↓

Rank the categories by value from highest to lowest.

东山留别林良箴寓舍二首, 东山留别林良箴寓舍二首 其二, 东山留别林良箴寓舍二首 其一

↑
↓

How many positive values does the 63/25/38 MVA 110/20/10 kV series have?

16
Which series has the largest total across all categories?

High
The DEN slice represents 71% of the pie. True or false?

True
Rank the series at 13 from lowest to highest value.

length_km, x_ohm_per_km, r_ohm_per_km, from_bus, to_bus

↑

Pull out every line in the entries above that contains the word "categories", treating uppercase and lowercase letters as different.

Rank the categories by value from highest to lowest.
Which series has the largest total across all categories?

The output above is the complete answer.